あるいは例えば1年間、半年間様子を見てみようと。それだけの貢献をしたはずだと。それもまた同じことだ。過去の貢献は、ベターではないと信じる選択肢をとることに勝る価値なのか。私にはそれは承服し難い。リスペクトを示すというのなら、恐らくそれはあくまでピッチ上のみの基準でもってサブ降格を告げ、そのあとは本人の希望に任せることだ。(だから今一部で報道されているように、クラブがローンを嫌がって、少しでも高く売りつけようとしているのが本当なら、それには反対する)
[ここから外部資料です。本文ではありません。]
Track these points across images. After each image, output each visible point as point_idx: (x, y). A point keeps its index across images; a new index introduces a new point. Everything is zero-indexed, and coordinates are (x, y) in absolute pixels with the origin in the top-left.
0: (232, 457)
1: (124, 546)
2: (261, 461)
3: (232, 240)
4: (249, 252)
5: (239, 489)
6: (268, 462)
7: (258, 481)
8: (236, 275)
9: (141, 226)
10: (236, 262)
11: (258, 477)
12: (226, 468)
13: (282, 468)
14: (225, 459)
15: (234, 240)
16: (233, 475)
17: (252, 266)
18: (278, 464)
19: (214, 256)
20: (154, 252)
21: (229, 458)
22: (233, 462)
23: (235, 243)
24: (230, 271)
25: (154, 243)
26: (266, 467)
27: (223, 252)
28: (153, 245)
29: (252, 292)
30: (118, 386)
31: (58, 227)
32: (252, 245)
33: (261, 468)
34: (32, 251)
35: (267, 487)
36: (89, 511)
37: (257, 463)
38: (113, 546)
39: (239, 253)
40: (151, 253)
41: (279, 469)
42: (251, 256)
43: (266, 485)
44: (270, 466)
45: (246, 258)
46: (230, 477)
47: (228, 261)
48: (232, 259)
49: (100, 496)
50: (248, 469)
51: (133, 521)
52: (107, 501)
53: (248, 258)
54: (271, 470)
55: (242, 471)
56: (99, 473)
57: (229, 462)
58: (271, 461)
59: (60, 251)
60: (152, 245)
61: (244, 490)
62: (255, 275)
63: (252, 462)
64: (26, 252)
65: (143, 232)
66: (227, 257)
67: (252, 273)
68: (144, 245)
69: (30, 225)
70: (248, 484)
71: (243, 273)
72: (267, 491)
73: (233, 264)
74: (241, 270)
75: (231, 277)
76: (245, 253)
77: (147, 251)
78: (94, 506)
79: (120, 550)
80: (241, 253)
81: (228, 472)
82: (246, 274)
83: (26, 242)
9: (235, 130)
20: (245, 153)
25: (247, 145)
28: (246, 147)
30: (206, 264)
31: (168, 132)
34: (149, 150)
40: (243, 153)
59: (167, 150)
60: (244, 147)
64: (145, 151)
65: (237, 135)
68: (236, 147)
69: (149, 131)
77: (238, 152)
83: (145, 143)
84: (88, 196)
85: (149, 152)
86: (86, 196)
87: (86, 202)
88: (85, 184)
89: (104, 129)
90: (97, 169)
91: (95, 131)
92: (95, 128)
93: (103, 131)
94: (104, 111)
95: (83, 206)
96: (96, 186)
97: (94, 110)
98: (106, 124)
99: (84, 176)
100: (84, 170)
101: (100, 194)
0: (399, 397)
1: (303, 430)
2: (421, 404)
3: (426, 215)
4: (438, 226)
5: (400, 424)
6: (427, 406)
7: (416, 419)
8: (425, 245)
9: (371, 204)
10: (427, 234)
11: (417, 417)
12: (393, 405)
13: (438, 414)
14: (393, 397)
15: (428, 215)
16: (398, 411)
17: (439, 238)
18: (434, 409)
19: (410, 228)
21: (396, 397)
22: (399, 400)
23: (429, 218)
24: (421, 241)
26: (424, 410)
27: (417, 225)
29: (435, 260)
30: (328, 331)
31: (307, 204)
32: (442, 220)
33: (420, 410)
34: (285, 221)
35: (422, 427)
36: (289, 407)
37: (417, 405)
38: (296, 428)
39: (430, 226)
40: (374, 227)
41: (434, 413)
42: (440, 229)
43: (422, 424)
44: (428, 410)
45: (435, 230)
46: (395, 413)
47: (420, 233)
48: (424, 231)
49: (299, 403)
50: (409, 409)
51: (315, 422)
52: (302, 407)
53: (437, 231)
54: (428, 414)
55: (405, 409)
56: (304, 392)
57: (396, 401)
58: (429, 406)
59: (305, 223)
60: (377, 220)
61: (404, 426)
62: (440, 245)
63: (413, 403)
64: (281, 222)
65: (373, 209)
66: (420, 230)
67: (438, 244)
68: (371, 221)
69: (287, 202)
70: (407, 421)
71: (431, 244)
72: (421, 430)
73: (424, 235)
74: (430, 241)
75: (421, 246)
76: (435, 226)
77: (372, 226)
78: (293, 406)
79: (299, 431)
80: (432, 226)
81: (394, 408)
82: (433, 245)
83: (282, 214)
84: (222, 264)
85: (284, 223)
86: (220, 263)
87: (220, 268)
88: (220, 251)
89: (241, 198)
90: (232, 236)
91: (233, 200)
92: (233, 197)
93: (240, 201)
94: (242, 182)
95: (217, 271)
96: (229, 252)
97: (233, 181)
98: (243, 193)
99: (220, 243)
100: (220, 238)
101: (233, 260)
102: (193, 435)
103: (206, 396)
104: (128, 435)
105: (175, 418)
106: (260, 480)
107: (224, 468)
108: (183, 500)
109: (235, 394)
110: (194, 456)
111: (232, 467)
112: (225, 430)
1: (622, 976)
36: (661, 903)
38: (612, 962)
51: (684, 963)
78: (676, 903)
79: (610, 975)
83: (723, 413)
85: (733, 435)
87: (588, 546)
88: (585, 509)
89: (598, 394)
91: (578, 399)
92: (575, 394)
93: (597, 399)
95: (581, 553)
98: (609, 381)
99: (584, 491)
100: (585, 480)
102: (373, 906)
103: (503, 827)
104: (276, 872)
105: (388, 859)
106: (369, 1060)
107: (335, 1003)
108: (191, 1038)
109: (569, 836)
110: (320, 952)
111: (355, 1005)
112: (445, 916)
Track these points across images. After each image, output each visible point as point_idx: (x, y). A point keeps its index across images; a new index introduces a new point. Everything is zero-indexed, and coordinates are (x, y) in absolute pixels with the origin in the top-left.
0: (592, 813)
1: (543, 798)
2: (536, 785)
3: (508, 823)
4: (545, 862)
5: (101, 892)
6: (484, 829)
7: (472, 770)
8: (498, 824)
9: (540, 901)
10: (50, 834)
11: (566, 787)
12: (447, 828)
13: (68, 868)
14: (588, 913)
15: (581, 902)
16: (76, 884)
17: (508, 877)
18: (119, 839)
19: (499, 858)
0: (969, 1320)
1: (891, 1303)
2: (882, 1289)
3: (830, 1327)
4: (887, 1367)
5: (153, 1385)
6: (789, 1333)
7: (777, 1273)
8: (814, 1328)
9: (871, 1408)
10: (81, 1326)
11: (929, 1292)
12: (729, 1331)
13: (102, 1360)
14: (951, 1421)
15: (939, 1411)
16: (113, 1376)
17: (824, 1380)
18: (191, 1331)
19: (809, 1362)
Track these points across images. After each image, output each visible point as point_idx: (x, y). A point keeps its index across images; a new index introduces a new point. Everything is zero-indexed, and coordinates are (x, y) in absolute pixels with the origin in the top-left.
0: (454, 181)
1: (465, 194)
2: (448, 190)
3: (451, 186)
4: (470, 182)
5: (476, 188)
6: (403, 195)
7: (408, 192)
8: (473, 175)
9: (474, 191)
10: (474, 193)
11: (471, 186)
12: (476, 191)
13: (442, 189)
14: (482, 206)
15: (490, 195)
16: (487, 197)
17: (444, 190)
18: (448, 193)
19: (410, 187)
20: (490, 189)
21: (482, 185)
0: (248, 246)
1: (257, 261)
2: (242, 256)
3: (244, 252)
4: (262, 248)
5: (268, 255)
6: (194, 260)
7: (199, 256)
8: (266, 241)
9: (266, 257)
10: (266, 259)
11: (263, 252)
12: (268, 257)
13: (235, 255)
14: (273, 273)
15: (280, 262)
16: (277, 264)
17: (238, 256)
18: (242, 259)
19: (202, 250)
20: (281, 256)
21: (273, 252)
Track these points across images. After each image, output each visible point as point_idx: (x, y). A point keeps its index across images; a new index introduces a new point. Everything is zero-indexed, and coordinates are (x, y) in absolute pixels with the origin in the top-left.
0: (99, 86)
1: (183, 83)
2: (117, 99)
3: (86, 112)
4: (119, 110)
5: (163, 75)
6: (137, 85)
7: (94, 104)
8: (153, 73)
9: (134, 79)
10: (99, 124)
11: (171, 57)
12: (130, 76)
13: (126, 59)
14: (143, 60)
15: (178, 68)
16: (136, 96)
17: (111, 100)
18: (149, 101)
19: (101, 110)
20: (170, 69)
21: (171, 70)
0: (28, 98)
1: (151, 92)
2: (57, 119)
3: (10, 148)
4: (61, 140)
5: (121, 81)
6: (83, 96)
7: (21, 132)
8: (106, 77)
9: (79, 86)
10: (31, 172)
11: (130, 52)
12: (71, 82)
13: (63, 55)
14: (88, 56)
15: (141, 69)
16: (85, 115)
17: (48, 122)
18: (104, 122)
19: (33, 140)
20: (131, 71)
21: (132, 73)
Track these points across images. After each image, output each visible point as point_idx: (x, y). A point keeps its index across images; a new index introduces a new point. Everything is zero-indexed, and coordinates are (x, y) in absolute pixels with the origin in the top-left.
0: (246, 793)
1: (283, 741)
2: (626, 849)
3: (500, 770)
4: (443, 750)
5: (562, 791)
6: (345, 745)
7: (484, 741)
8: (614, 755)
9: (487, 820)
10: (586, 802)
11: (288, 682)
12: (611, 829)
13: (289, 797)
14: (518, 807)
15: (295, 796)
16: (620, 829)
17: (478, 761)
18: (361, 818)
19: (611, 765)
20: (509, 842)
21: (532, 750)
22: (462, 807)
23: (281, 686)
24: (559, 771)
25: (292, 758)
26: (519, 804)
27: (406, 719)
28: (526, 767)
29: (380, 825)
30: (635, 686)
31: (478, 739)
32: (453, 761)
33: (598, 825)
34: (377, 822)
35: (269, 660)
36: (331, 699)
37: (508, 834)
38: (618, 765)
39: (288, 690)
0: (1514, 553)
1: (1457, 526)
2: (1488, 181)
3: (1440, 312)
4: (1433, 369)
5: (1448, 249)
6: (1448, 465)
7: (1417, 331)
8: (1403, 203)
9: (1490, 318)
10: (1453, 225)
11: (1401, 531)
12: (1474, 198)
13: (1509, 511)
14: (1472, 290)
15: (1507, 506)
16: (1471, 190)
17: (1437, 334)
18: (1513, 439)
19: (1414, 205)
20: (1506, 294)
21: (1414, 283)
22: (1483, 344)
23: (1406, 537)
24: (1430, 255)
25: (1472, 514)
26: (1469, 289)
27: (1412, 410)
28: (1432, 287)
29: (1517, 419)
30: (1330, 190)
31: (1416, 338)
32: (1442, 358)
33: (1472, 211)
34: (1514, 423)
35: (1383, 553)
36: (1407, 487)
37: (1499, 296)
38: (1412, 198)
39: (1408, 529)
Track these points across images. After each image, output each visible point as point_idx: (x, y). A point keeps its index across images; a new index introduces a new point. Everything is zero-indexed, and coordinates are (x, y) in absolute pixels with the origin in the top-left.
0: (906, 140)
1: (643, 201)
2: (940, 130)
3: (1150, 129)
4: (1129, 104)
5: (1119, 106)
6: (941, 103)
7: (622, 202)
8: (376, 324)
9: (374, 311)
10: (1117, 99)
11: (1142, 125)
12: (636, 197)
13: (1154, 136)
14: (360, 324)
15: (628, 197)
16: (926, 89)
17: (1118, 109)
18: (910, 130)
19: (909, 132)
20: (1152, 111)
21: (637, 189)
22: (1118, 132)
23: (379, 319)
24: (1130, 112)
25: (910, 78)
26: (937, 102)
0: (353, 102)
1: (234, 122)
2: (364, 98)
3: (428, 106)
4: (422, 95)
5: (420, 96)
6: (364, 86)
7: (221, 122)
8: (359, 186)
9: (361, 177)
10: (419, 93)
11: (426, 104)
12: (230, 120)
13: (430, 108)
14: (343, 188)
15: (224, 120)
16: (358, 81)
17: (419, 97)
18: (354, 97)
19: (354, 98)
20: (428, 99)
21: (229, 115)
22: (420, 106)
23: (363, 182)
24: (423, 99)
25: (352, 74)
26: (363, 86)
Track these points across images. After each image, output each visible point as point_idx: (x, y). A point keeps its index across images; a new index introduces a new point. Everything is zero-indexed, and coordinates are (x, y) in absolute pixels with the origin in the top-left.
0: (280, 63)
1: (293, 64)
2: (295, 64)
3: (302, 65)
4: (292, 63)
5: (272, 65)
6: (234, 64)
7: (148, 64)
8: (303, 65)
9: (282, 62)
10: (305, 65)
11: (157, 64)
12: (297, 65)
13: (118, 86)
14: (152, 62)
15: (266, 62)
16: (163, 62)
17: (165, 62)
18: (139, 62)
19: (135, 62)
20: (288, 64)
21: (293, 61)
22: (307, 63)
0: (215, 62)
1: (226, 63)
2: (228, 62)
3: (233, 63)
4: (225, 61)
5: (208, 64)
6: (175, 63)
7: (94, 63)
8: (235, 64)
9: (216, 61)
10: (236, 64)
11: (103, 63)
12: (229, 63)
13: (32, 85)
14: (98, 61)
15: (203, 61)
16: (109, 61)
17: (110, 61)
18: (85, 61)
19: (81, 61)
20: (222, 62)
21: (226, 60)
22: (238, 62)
もちろんこれは属人的な問題で、例えばポール・ハートがやってきて、「私のサッカーには合わないから、ハートは使わない」と言ったらどうだろうか。ロイ・ホジソンでもいい。「一昨日きやがれこのハゲ」と私は思う。ペップほどの実績を持つ監督だから、納得しうる。
8月の31日以降、ハートがどこで過ごすのかはわからない。エバートンかもしれないし、遠くアンダルシアかもしれない。もしかしたらシティに残るのかもしれないが、それは恐らくベンチかスタンドなのだろう。ハートが正GKであったならどんなに良いことだろう。仮にペップの元でCL制覇を果たせたとして、そのチームのゴールマウスにいるのがハートだったら、どんなに嬉しいだろう。しかし、残念なことだが、私にはどうしようもない。
さらばだジョー、愛してるぜ。願わくば、シティを嫌いにならないでくれ。